A common story told about the U.S. economy, and many other economies, is that World War II got the U.S. out of the Great Depression and thus a war like effort should act as a model for getting the U.S. out of the Great Recession. Economic historian Robert Higgs is one author who has for many years challenged this view. In
a paper published in 1992 Higgs wrote
Relying on standard measures of macroeconomic performance, historians and economists believe that “war prosperity” prevailed in the United States during World War II. This belief is ill-founded, because it does not recognize that the United States had a command economy during the war. From 1942 to 1946 some macroeconomic performance measures are statistically inaccurate; others are conceptually inappropriate. A better grounded interpretation is that during the war the economy was a huge arsenal in which the well-being of consumers deteriorated. After the war genuine prosperity returned for the first time since 1929.
Higgs end his paper by saying
To sum up, World War II got the economy out of the Great Depression, but not in the manner described by the orthodox story. The war itself did not get the economy out of the Depression. The economy produced neither a “carnival of consumption” nor an investment boom, however successfully it overwhelmed the nation’s enemies with bombs, shells, and bullets. But certain events of the war years—the buildup of financial wealth and especially the transformation of expectations—justify an interpretation that views the war as an event that recreated the possibility of genuine economic recovery. As the war ended, real prosperity returned.
Now Steven Horwitz and Michael J. McPhillips join the club of those arguing against such a narrative. They have a paper forthcoming in the "Independent Review" on
The Reality of the Wartime Economy: More Historical Evidence on Whether World War Il Ended the Great Depression The abstract reads,
In response to contemporary arguments that the expenditures associated with World War II were a major factor in ending the Great Depression and should therefore be imitated today, we offer historical evidence to suggest that the wartime economy was hardly a model of success in the eyes of most Americans. Expanding on Robert Higgs’ criticisms of the ability of conventional macroeconomic data to tell the real story, we examine newspapers, diaries, and other primary source material to reveal the retrogression in living standards in the US during the war. Our investigation suggests that wartime prosperity is largely a myth and hardly a model for recovery from the Great Recession.

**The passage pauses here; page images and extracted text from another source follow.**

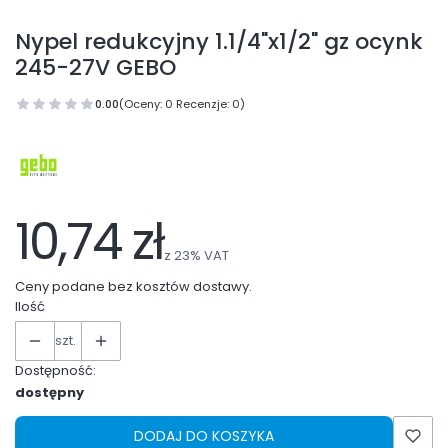
Nypel redukcyjny 1.1/4"x1/2" gz ocynk
245-27V GEBO
0.00
(Oceny: 0 Recenzje: 0)
10,74 zł
z
23%
VAT
Ceny podane bez kosztów dostawy.
Ilość
szt.
Dostępność:
dostępny
DODAJ DO KOSZYKA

What of New Zealand? Did war expenditure get us out of the depression? It appears not. This piece from Greasley and Oxley (2002) suggests that changes to New Zealand's monetary regime was behind the recovery from the depression here.
New Zealand's recovery from the Great Depression was unusually fast, and was associated with a fundamental shift in monetary regime. The new regime ended the conventional sterling standard, and diminished the influence of the trading banks on monetary conditions in New Zealand. Since the trading banks' operations spanned to Australia, the new monetary regime also decoupled the Dominion's monetary conditions from those across the Tasman. Devaluation and the formation of a reserve bank underpinned the new regime. This article shows that monetary growth in New Zealand was dramatically faster in the 1930s than it would have been had the old regime survived the Great Depression. New Zealand's nominal money stock, measured by M1, fell during the years 1923-9, but almost doubled between 1929 and 1939. The new monetary regime stimulated a recovery from New Zealand's long depression of the 1920s, as well as from the Great Depression. Had the old regime survived, New Zealand's GDP per caput in 1938 would have been around one-third lower.
New Zealand's recovery experience in the 1930s differed sharply from that of other export economies of the periphery, and was based on a new monetary regime that took effect in two stages. In contrast to what happened in Brazil, Mexico, and Australia, devaluation was chosen rather than forced, and eventually associated with a new inflationary regime. Initially, though, devaluation in New Zealand promoted recovery, in 1933, by redistributing income to the hard-pressed farm sector (the 'Copland effect'). Subsequently, during 1934-5, New Zealand's record to some extent mirrors that of the Argentine where the destruction of deflationary sentiments also ameliorated the depression (the 'Mundell effect'). However, New Zealand went much further, by more than doubling money supply between 1932 and 1937, which led to lower real interest rates (the 'Keynes effect').
New Zealand's experience also differed from that of the US, where monetary growth woe initially rapid but was curtailed in 1936 by the Federal Reserve increasing reserve requirements to counter possible inflation. Moreover, the strategy for redistributing income towards farmers in New Zealand did not rest, as it did in the US, on output restrictions, but on monetary manipulation. In concert, the three mutually reinforcing monetary transmission mechanisms, the 'Copland', 'Keynes', and 'Mundell' effects, stimulated powerfully real economic recovery. The growth potential of New Zealand's economy was strong in the 1920s but constrained by a deflationary regime. The Great Depression destroyed the Dominion's old monetary regime, and the new regime promoted a remarkable recovery.
- David Greasley and Les Oxley, "Regime shift and fast recovery on the periphery: New Zealand in the 1930s", Economic History Review, LV, 4 (2002), pp. 697-720.